**THE PROBLEM**: Pull every line that holds the word "maka" from the entries.

---+---

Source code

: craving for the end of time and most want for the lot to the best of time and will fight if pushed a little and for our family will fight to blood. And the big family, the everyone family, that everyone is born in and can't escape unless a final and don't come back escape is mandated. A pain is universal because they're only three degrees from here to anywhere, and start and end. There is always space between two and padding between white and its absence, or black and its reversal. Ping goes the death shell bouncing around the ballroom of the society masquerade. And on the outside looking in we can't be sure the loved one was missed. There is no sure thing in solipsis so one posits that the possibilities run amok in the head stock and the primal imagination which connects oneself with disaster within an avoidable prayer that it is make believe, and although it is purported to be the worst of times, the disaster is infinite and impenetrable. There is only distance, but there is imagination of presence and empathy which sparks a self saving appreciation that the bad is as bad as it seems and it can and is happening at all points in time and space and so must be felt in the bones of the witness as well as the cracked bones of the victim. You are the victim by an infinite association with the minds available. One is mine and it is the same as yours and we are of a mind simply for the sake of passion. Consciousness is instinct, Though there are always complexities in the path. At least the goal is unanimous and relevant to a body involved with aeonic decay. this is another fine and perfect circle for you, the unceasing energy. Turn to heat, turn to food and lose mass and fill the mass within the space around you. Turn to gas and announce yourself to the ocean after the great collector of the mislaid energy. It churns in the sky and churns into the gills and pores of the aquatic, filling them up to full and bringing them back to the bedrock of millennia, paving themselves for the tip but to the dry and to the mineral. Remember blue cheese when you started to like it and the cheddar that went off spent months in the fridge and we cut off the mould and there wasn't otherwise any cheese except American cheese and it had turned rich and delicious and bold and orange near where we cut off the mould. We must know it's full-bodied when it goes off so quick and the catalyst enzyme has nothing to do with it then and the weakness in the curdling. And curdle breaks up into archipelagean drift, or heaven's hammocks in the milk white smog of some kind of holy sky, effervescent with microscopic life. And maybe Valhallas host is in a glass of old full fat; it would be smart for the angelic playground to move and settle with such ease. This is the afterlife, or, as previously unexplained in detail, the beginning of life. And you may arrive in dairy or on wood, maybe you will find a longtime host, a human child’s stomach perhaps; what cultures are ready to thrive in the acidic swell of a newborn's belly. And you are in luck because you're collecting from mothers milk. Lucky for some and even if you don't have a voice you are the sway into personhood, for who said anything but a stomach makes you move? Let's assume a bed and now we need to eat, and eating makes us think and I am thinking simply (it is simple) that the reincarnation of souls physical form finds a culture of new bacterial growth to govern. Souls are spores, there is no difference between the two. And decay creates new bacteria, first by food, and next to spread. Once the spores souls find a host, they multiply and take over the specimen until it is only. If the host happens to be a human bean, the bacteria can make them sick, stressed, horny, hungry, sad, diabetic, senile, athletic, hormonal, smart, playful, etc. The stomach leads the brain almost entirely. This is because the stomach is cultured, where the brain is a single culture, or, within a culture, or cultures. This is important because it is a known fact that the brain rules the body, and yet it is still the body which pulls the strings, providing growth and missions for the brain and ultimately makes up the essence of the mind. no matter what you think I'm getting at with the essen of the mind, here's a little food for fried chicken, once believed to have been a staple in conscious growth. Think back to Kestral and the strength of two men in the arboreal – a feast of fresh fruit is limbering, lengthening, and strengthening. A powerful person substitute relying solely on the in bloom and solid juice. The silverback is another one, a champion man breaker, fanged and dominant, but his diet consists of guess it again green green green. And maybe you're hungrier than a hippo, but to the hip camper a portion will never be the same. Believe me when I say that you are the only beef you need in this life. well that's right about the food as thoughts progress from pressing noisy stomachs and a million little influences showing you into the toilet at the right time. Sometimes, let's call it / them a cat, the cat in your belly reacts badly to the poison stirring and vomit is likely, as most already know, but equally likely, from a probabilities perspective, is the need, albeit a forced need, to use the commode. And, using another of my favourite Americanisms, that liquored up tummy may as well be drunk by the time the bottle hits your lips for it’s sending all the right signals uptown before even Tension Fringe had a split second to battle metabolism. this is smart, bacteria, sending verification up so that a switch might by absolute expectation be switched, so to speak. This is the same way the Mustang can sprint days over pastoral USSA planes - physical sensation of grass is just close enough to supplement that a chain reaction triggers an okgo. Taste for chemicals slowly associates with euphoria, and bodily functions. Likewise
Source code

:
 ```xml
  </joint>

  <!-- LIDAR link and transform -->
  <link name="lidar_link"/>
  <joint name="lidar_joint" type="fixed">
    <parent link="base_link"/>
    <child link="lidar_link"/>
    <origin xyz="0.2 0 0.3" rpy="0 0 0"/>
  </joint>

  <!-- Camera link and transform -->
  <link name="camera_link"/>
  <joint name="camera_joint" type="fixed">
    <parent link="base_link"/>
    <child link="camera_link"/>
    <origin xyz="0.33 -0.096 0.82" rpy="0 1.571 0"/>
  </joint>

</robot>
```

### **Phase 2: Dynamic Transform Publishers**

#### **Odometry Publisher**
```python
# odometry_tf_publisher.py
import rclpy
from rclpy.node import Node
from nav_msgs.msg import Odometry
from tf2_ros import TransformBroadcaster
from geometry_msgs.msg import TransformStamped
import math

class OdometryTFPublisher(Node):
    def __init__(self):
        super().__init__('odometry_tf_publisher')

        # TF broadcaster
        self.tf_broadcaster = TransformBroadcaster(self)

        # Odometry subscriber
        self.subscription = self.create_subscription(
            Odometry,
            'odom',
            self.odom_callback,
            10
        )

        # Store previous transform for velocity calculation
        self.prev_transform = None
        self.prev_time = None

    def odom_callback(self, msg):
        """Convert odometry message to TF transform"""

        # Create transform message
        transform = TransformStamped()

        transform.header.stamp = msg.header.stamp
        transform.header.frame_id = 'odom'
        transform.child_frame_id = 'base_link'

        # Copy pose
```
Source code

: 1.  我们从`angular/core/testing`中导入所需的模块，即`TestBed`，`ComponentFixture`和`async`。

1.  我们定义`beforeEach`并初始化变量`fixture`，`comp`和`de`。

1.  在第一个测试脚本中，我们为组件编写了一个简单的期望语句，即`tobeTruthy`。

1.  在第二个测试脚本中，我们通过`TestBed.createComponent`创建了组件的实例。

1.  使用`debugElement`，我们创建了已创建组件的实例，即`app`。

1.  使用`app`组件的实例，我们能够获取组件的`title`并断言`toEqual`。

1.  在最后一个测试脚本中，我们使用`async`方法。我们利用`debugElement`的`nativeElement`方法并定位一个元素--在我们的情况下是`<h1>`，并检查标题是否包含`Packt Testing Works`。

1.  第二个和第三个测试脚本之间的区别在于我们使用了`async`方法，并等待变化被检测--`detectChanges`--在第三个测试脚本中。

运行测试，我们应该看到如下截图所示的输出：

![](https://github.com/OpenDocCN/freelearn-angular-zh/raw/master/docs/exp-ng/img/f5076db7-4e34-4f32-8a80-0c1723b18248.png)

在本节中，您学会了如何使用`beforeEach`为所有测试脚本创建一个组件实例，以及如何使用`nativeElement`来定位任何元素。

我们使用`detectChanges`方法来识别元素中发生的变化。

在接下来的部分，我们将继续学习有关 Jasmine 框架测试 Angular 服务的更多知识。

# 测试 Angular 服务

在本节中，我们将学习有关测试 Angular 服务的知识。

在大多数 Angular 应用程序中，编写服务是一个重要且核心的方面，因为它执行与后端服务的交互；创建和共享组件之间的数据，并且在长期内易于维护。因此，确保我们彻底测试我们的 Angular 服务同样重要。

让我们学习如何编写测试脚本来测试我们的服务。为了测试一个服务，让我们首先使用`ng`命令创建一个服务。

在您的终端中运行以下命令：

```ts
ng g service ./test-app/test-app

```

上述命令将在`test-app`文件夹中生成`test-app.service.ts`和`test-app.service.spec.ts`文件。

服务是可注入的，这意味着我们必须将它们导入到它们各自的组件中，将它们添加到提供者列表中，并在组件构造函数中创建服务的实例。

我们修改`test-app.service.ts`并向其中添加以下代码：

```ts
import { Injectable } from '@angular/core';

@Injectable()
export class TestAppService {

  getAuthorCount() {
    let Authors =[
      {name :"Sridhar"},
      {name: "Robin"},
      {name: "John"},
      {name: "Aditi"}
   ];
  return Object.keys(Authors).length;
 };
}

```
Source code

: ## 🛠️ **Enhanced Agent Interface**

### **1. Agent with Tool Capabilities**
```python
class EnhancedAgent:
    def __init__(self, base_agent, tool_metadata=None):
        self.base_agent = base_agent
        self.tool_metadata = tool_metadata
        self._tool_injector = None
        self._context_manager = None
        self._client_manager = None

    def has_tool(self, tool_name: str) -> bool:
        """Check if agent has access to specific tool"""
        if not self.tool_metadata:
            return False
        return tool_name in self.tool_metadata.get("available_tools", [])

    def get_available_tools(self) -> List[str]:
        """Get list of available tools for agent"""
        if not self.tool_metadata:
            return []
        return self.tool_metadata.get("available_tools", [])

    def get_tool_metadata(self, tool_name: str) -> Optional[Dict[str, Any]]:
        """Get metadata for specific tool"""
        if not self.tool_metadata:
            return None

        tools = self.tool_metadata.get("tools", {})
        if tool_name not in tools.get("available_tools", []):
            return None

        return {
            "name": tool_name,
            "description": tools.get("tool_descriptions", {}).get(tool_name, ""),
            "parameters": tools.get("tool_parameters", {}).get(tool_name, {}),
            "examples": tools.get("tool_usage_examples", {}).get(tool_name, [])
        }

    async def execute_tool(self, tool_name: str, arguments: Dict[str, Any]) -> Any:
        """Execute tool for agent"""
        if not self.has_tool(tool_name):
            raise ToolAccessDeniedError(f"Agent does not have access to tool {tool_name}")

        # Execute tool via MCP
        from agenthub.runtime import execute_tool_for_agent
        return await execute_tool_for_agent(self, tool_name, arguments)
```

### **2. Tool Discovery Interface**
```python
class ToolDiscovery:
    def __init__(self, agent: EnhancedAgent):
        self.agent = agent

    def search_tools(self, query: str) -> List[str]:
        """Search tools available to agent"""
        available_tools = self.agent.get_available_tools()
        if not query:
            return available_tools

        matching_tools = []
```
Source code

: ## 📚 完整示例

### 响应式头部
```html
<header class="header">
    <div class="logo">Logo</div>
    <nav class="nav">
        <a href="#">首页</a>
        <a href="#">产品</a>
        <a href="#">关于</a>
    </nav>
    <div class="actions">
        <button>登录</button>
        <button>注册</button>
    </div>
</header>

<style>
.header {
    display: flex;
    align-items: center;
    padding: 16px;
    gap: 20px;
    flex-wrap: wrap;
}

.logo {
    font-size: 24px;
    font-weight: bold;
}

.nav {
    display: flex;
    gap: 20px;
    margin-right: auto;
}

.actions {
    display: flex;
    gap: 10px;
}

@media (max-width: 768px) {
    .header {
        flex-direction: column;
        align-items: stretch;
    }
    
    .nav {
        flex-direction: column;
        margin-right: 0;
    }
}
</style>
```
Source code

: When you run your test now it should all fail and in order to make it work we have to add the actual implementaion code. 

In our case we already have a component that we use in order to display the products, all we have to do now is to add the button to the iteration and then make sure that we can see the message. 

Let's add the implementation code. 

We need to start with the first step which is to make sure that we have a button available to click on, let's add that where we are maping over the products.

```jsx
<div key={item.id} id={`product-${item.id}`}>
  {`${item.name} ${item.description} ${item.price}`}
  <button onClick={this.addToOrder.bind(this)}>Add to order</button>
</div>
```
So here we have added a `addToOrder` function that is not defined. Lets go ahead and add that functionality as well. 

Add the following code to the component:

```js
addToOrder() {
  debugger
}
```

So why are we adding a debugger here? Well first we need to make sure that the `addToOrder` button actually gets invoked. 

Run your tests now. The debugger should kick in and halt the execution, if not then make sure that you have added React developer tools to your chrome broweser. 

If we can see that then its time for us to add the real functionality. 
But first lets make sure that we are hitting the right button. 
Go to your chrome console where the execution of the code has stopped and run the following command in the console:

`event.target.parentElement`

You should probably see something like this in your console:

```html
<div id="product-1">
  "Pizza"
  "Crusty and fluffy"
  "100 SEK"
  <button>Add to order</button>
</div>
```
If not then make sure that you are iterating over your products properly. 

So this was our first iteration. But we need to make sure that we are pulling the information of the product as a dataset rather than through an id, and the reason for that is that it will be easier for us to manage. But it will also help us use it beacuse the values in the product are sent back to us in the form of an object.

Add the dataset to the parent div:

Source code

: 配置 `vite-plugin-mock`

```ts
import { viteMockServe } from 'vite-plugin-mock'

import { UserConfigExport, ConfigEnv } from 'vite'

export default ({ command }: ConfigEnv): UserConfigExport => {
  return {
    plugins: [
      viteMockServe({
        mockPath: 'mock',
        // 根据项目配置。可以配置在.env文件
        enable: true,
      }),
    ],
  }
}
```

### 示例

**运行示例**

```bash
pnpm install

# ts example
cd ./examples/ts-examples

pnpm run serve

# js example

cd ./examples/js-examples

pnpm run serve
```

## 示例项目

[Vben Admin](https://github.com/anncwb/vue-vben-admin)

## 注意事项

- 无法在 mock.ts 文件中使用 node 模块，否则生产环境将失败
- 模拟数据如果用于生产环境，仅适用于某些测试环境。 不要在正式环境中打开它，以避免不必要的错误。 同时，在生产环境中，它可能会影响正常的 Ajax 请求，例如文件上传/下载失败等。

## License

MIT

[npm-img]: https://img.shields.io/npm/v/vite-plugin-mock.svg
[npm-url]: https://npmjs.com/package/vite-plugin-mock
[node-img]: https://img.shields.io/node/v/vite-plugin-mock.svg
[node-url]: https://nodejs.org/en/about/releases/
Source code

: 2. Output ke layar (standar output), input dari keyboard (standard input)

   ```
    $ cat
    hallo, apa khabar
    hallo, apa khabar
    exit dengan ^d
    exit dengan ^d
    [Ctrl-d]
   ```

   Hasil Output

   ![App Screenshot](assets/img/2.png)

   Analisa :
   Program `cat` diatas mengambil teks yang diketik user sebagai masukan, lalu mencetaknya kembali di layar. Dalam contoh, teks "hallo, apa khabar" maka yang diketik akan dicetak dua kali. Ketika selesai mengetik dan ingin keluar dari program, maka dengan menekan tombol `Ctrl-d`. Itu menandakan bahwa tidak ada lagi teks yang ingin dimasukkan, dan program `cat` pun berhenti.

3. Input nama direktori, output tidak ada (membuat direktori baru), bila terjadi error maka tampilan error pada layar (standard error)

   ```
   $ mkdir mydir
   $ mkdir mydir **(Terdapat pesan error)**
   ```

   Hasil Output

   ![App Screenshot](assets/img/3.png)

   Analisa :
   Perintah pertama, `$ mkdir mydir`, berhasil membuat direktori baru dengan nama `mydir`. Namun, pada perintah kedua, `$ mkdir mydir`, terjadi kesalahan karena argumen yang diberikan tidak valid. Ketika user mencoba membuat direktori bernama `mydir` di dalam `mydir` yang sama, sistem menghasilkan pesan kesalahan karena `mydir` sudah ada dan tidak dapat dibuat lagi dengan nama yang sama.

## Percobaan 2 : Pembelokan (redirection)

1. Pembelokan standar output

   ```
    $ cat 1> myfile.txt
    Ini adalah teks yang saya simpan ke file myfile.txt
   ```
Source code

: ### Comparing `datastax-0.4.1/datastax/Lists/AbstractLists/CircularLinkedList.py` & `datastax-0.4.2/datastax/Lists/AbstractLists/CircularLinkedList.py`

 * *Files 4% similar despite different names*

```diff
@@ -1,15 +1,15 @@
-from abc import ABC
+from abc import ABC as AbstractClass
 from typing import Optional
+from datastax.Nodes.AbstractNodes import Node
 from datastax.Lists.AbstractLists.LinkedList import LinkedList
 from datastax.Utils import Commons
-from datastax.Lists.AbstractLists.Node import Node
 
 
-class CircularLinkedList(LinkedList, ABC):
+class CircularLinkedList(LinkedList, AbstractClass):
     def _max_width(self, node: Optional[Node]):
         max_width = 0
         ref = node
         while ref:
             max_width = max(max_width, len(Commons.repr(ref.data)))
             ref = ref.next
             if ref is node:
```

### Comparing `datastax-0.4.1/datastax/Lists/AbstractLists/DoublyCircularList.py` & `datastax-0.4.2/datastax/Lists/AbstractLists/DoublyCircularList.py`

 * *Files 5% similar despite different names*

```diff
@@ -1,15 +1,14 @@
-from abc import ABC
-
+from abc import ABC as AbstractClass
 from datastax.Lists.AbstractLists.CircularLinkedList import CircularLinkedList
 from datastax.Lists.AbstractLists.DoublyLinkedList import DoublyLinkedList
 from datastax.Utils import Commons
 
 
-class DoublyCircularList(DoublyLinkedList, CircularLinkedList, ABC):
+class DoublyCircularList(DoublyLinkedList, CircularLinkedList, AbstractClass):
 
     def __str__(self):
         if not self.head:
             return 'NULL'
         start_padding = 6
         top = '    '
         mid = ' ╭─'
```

---+---

**YOUR RESPONSE**:
   Program `cat` diatas mengambil teks yang diketik user sebagai masukan, lalu mencetaknya kembali di layar. Dalam contoh, teks "hallo, apa khabar" maka yang diketik akan dicetak dua kali. Ketika selesai mengetik dan ingin keluar dari program, maka dengan menekan tombol `Ctrl-d`. Itu menandakan bahwa tidak ada lagi teks yang ingin dimasukkan, dan program `cat` pun berhenti.
3. Input nama direktori, output tidak ada (membuat direktori baru), bila terjadi error maka tampilan error pada layar (standard error)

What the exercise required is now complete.